Les auteurs de Nous voulons des coquelicots ont opté pour une présentation chronologique de leur sujet en six chapitres intitulés respectivement :

1.- Quand le DDT était un miracle.

2.- Comment le crime est apparu.

3.- Quand la politique ne sert à plus rien.

4.- La ridicule mise en scène du Grenelle.

5.- Ecophyto, une chimère de plus.

6.- L’éternel retour des poisons.

Dans leur premier chapitre – “Quand le DDT était un miracle” – les auteurs évoquent les ravages causés aux cultures de pommes de terre par l’invasion des doryphores au lendemain de la première Guerre mondiale, la synthèse du DDT réalisée dès 1874 et la découverte de ses propriétés insecticides par le chimiste suisse Paul Hermann Müller. Les Américains en furent les premiers utilisateurs à la fin de la Deuxième Guerre mondiale. L’écrivain Primo Levi “relate comment il fut ainsi sauvé du typhus alors qu’il venait d’échapper à l’enfer d’Auschwitz”.

En France, un ingénieur agronome, Fernand Willaume a compris avant d’autres que l’avenir est aux nouveaux pesticides. Il crée en 1945 un “Comité de propagande pour la défense des cultures” qui lance une revue de combat Phytoma livrée à 35’000 abonnés. Un autre agronome, Jean Bustarret, qui avait beaucoup œuvré avant la Guerre contre les ravageurs, devient le rapporteur devant le Conseil d’Etat du projet de création de l’INRA. Celui-ci, dès sa naissance “en 1946 est d’emblée entre les mains de l’industrie des pesticides.” En décembre 1956, Bustarret ouvre la séance inaugurale des Journées techniques organisée par la Fédération nationale de défense des cultures au cours de laquelle sont vantées les prouesses du 2,4-D, un herbicide que l’on sait aujourd’hui cancérogène…

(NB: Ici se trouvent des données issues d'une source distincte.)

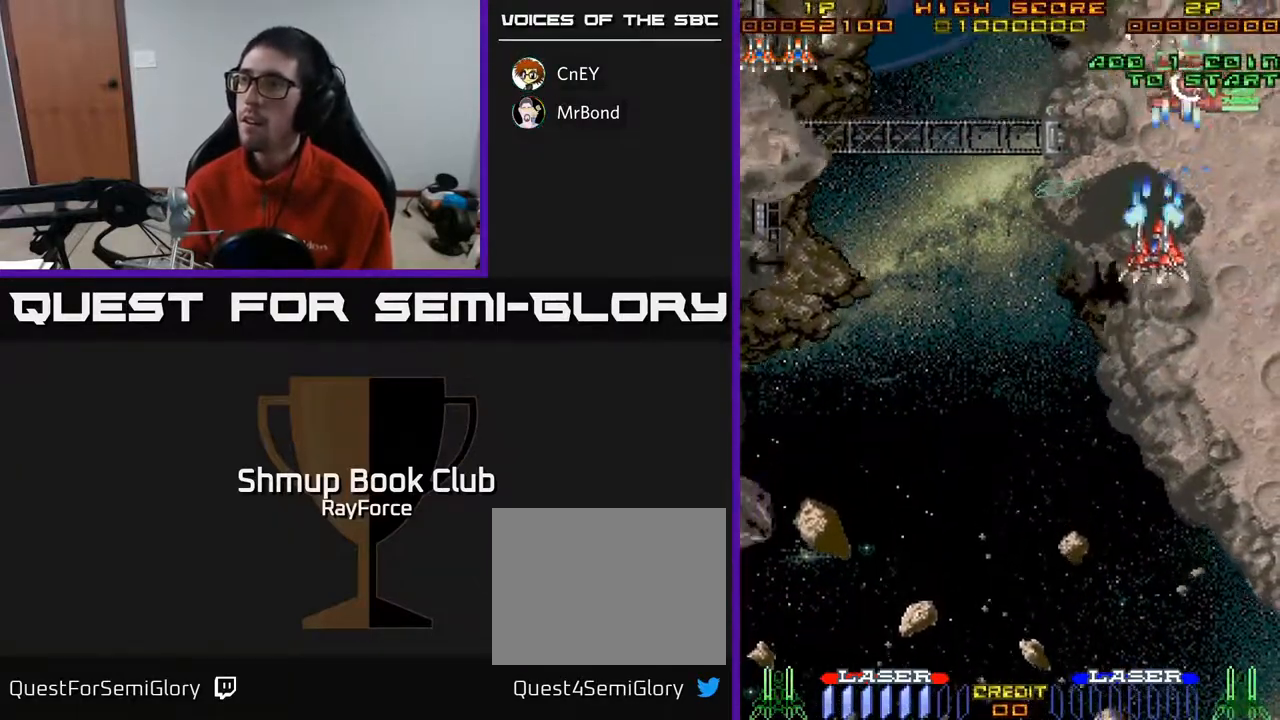
{"buttons": ["A", "DPAD_DOWN", "DPAD_LEFT"], "right_stick": "center", "events": [[67, "DPAD_UP", "up"], [333, "DPAD_DOWN", "down"]]}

Quelques années plus tard, de 1961 à 1971, l’armée américaine procéda à l’épandage de l’agent orange sur le Vietnam en vue de défolier les voies d’approvisionnement des combattants communistes. “Près de soixante ans après, le poison chimique déversé sur les sols a pénétré tous les organismes vivants, humains compris. La troisième et la quatrième génération des premiers exposés souffrent d’une quinzaine de pathologies, souvent lourdes. Des estimations prudentes parlent de trois millions de victimes encore vivantes. Or l’agent orange est un mélange à parts égales de deux herbicides : le 2,4,5-T et…le 2,4-D. Celui vanté par Bustarret ? Celui-là même.”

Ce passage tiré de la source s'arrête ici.